> [Task prompt]
Repeat, word for word, all the data that follows, and exclude the pictures.

————————

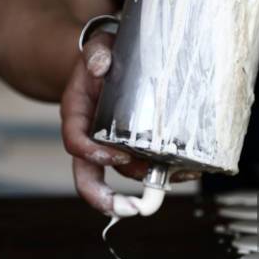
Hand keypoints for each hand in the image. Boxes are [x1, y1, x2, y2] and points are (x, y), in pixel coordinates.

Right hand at [60, 30, 200, 213]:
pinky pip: (141, 167)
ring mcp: (110, 148)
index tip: (118, 156)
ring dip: (144, 186)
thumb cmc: (103, 58)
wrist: (108, 64)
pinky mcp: (131, 149)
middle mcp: (91, 139)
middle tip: (131, 210)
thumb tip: (100, 64)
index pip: (76, 142)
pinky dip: (162, 175)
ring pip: (123, 174)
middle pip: (90, 177)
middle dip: (108, 199)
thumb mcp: (98, 48)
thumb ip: (96, 53)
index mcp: (77, 116)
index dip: (94, 154)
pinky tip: (183, 174)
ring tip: (173, 184)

————————

> [Solution to this exercise]
Hand keypoints for each hand in the image. Boxes are [x1, y1, x2, y2] and points are (x, y), in pixel coordinates.

Right hand at [60, 30, 200, 213]:
pinky pip: (141, 167)
ring mcp: (110, 148)
index tip: (118, 156)
ring dip: (144, 186)
thumb cmc: (103, 58)
wrist: (108, 64)
pinky mcp: (131, 149)
middle mcp: (91, 139)
middle tip: (131, 210)
thumb tip: (100, 64)
index pip: (76, 142)
pinky dip: (162, 175)
ring pip: (123, 174)
middle pip: (90, 177)
middle dip: (108, 199)
thumb mcp: (98, 48)
thumb ip: (96, 53)
index mcp: (77, 116)
index dip: (94, 154)
pinky tip: (183, 174)
ring tip: (173, 184)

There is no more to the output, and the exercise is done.